Appealed to CIT(A): On appeal, the CIT(A) reduced the GP rate to 8% but confirmed the entire cash-deposit addition. The assessee contended before the Tribunal that the AO proceeded on incorrect facts and that only Rs. 29.11 lakh was deposited during the demonetisation period, supported by bank statements and a certificate from Nutan Nagrik Sahakari Bank, of which only Rs. 16.69 lakh represented SBN notes.
Main Issue: Whether the cash deposits and GP estimation were justified when the assessee produced business records, bank confirmation, and consistent historical profit margins.
ITAT’s Ruling: The Tribunal observed that although the case was selected specifically to test cash deposits during demonetization, the AO failed to call for the bank statement directly and incorrectly assumed deposits of Rs.1.42 crore in that period. The evidence on record, including the bank certificate and comparative data, showed that only Rs. 29.11 lakh was deposited during the relevant period, consistent with normal business cash flow. The Tribunal held that the cash deposits were out of recorded cash sales, that none of the receipts exceeded the PAN-mandated threshold, and that both cash sales and deposits were comparable to earlier years. Therefore, the Tribunal deleted the entire addition of Rs. 2.42 crore.

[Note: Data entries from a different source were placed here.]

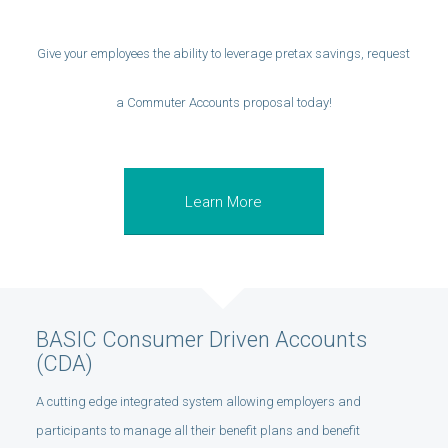
Give your employees the ability to leverage pretax savings, request
a Commuter Accounts proposal today!
Learn More
BASIC Consumer Driven Accounts
(CDA)
A cutting edge integrated system allowing employers and
participants to manage all their benefit plans and benefit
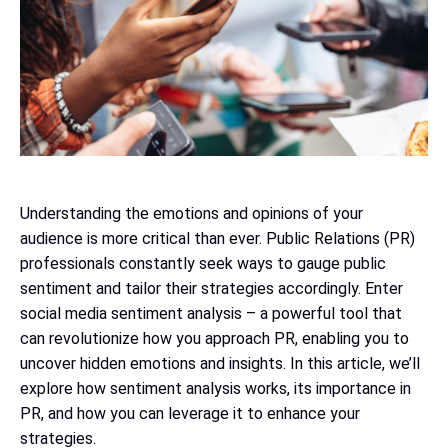
Understanding the emotions and opinions of your
audience is more critical than ever. Public Relations (PR)
professionals constantly seek ways to gauge public
sentiment and tailor their strategies accordingly. Enter
social media sentiment analysis – a powerful tool that
can revolutionize how you approach PR, enabling you to
uncover hidden emotions and insights. In this article, we’ll
explore how sentiment analysis works, its importance in
PR, and how you can leverage it to enhance your
strategies.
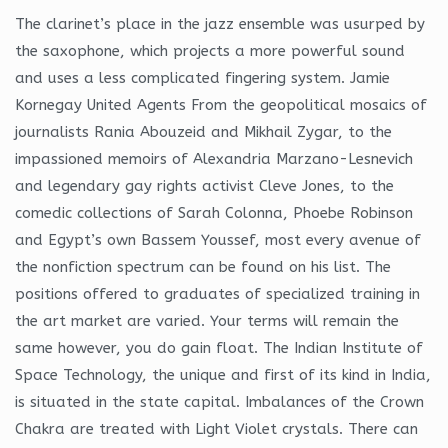
The clarinet’s place in the jazz ensemble was usurped by
the saxophone, which projects a more powerful sound
and uses a less complicated fingering system. Jamie
Kornegay United Agents From the geopolitical mosaics of
journalists Rania Abouzeid and Mikhail Zygar, to the
impassioned memoirs of Alexandria Marzano-Lesnevich
and legendary gay rights activist Cleve Jones, to the
comedic collections of Sarah Colonna, Phoebe Robinson
and Egypt’s own Bassem Youssef, most every avenue of
the nonfiction spectrum can be found on his list. The
positions offered to graduates of specialized training in
the art market are varied. Your terms will remain the
same however, you do gain float. The Indian Institute of
Space Technology, the unique and first of its kind in India,
is situated in the state capital. Imbalances of the Crown
Chakra are treated with Light Violet crystals. There can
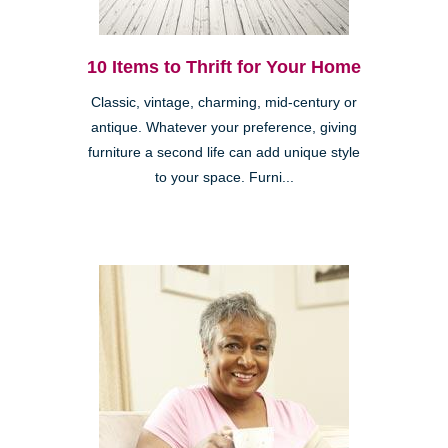
10 Items to Thrift for Your Home
Classic, vintage, charming, mid-century or
antique. Whatever your preference, giving
furniture a second life can add unique style
to your space. Furni...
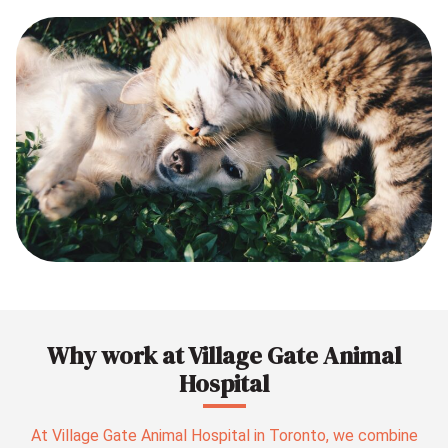
Why work at Village Gate Animal
Hospital
At Village Gate Animal Hospital in Toronto, we combine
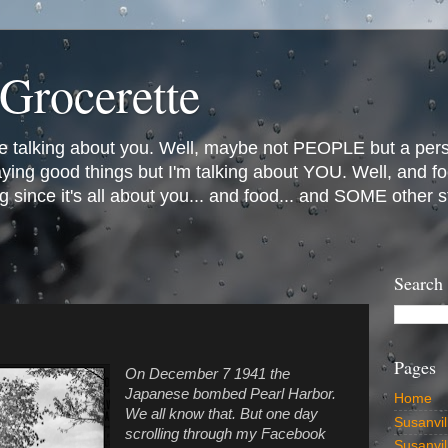
Grocerette
e talking about you. Well, maybe not PEOPLE but a person
saying good things but I'm talking about YOU. Well, and
g since it's all about you... and food... and SOME other 
Search
Pages
On December 7 1941 the
Japanese bombed Pearl Harbor.
Home
We all know that. But one day
Susanvil
scrolling through my Facebook
Susanvi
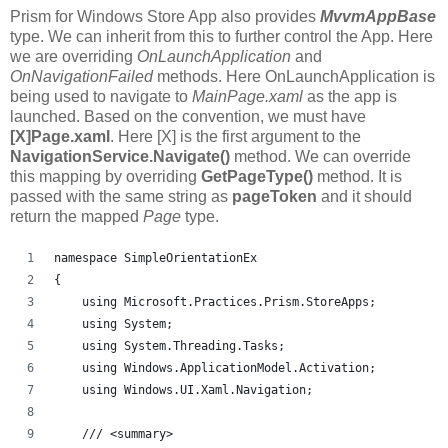
Prism for Windows Store App also provides
MvvmAppBase
type. We can inherit from this to further control the App. Here
we are overriding
OnLaunchApplication
and
OnNavigationFailed
methods. Here OnLaunchApplication is
being used to navigate to
MainPage.xaml
as the app is
launched. Based on the convention, we must have
[X]Page.xaml
. Here [X] is the first argument to the
NavigationService.Navigate()
method. We can override
this mapping by overriding
GetPageType()
method. It is
passed with the same string as
pageToken
and it should
return the mapped
Page
type.
namespace SimpleOrientationEx
{
    using Microsoft.Practices.Prism.StoreApps;
    using System;
    using System.Threading.Tasks;
    using Windows.ApplicationModel.Activation;
    using Windows.UI.Xaml.Navigation;
    /// <summary>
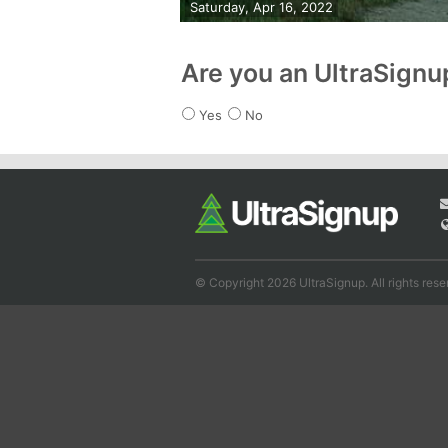
Saturday, Apr 16, 2022
Are you an UltraSign
Yes
No
© Copyright 2026 UltraSignup. All rights rese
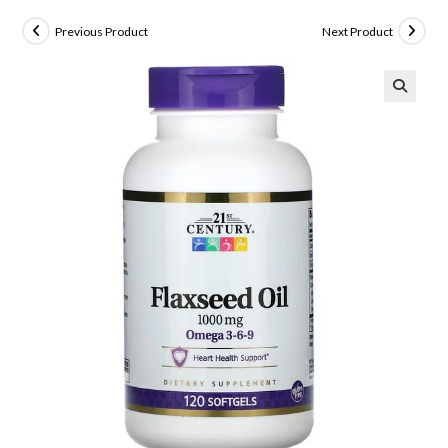
Previous Product
Next Product
🔍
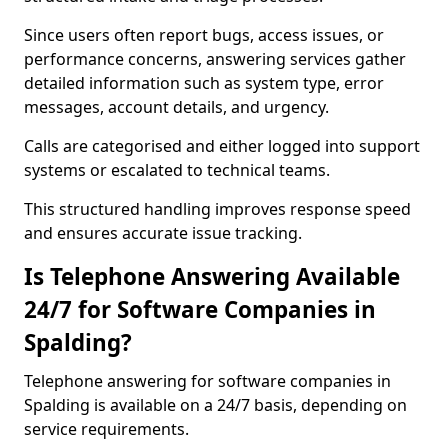
Since users often report bugs, access issues, or
performance concerns, answering services gather
detailed information such as system type, error
messages, account details, and urgency.
Calls are categorised and either logged into support
systems or escalated to technical teams.
This structured handling improves response speed
and ensures accurate issue tracking.
Is Telephone Answering Available
24/7 for Software Companies in
Spalding?
Telephone answering for software companies in
Spalding is available on a 24/7 basis, depending on
service requirements.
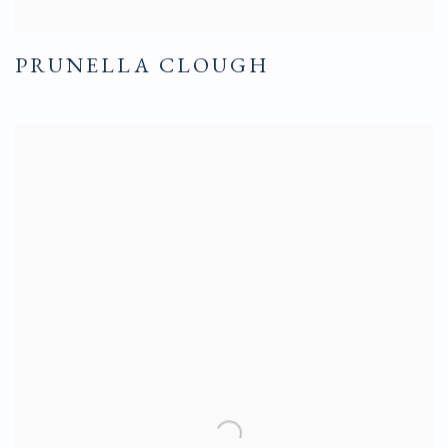
PRUNELLA CLOUGH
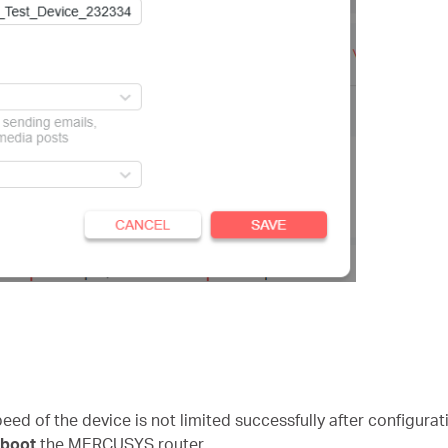
speed of the device is not limited successfully after configura
eboot
the MERCUSYS router.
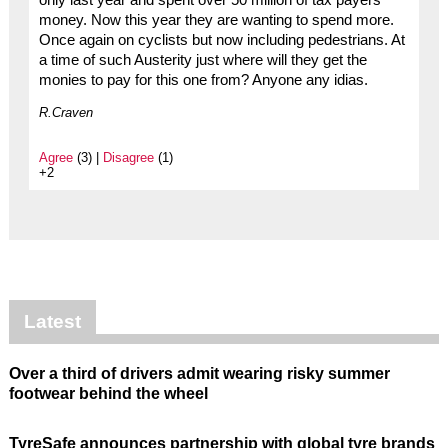
only last year and spent over 50 million of tax payers
money. Now this year they are wanting to spend more.
Once again on cyclists but now including pedestrians. At
a time of such Austerity just where will they get the
monies to pay for this one from? Anyone any idias.
R.Craven
Agree
(3) |
Disagree
(1)
+2
Latest
Over a third of drivers admit wearing risky summer
footwear behind the wheel
TyreSafe announces partnership with global tyre brands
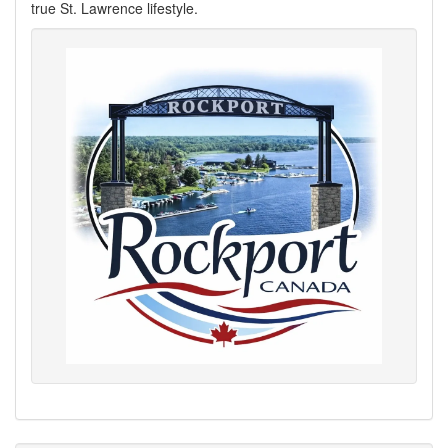
true St. Lawrence lifestyle.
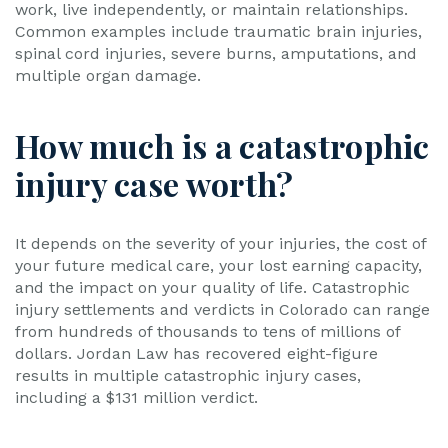
work, live independently, or maintain relationships.
Common examples include traumatic brain injuries,
spinal cord injuries, severe burns, amputations, and
multiple organ damage.
How much is a catastrophic
injury case worth?
It depends on the severity of your injuries, the cost of
your future medical care, your lost earning capacity,
and the impact on your quality of life. Catastrophic
injury settlements and verdicts in Colorado can range
from hundreds of thousands to tens of millions of
dollars. Jordan Law has recovered eight-figure
results in multiple catastrophic injury cases,
including a $131 million verdict.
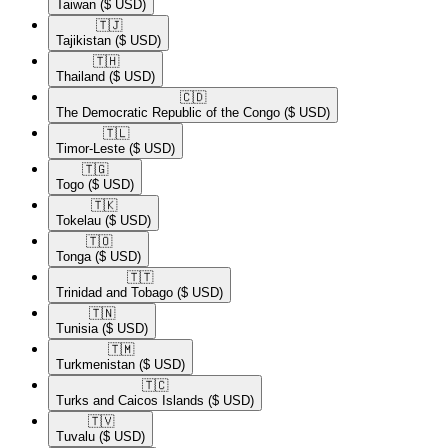
Taiwan
($ USD)
🇹🇯​
Tajikistan
($ USD)
🇹🇭​
Thailand
($ USD)
🇨🇩​
The Democratic Republic of the Congo
($ USD)
🇹🇱​
Timor-Leste
($ USD)
🇹🇬​
Togo
($ USD)
🇹🇰​
Tokelau
($ USD)
🇹🇴​
Tonga
($ USD)
🇹🇹​
Trinidad and Tobago
($ USD)
🇹🇳​
Tunisia
($ USD)
🇹🇲​
Turkmenistan
($ USD)
🇹🇨​
Turks and Caicos Islands
($ USD)
🇹🇻​
Tuvalu
($ USD)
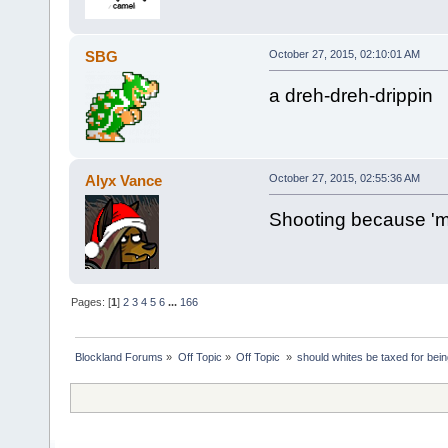
SBG
October 27, 2015, 02:10:01 AM
a dreh-dreh-drippin
Alyx Vance
October 27, 2015, 02:55:36 AM
Shooting because 'm
Pages: [
1
]
2
3
4
5
6
...
166
Blockland Forums
»
Off Topic
»
Off Topic 
»
should whites be taxed for bei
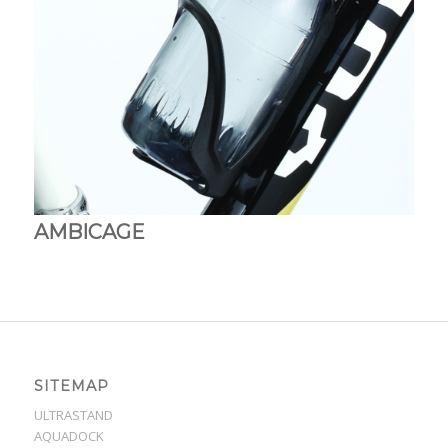
AMBICAGE
SITEMAP
ULTRASTAND
AQUADOCK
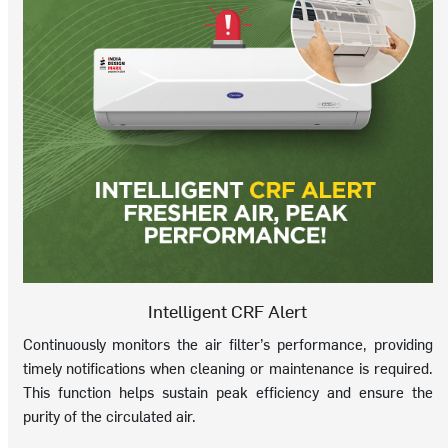
Intelligent CRF Alert
Continuously monitors the air filter’s performance, providing
timely notifications when cleaning or maintenance is required.
This function helps sustain peak efficiency and ensure the
purity of the circulated air.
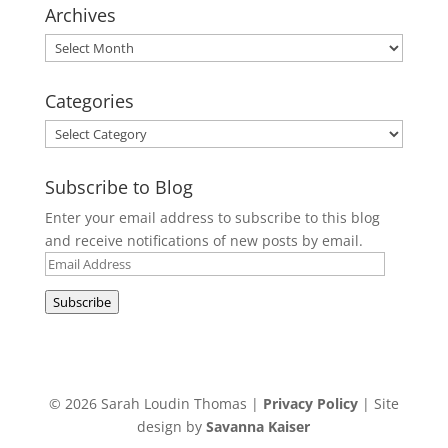
Archives
Archives
Categories
Categories
Subscribe to Blog
Enter your email address to subscribe to this blog
and receive notifications of new posts by email.
Email
Address
Subscribe
© 2026 Sarah Loudin Thomas |
Privacy Policy
| Site
design by
Savanna Kaiser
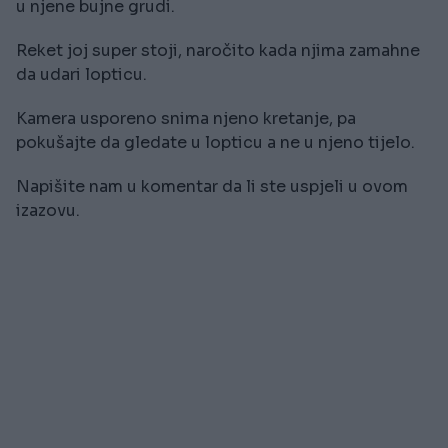
u njene bujne grudi.
Reket joj super stoji, naročito kada njima zamahne
da udari lopticu.
Kamera usporeno snima njeno kretanje, pa
pokušajte da gledate u lopticu a ne u njeno tijelo.
Napišite nam u komentar da li ste uspjeli u ovom
izazovu.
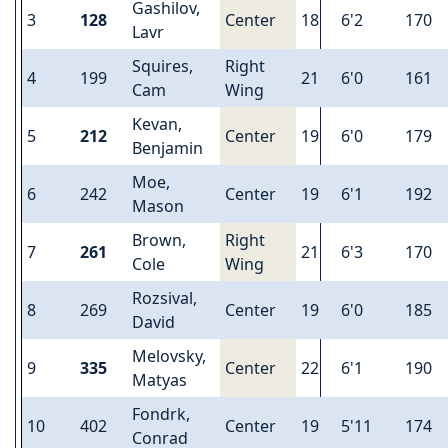
Gashilov,
3
128
Center
18
6'2
170
Lavr
Squires,
Right
4
199
21
6'0
161
Cam
Wing
Kevan,
5
212
Center
19
6'0
179
Benjamin
Moe,
6
242
Center
19
6'1
192
Mason
Brown,
Right
7
261
21
6'3
170
Cole
Wing
Rozsival,
8
269
Center
19
6'0
185
David
Melovsky,
9
335
Center
22
6'1
190
Matyas
Fondrk,
10
402
Center
19
5'11
174
Conrad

On the GP addition, the Tribunal upheld rejection of books due to non-furnishing of bills, confirmations, and other primary records, but found no basis for adopting an 8% or 10% GP rate. Neither comparables nor past margins were considered by the authorities. Since the assessee disclosed a GP of 2.37% in the preceding year, the Tribunal estimated a reasonable GP of 2.50% and directed the AO to recompute income accordingly. The appeal was thus partly allowed.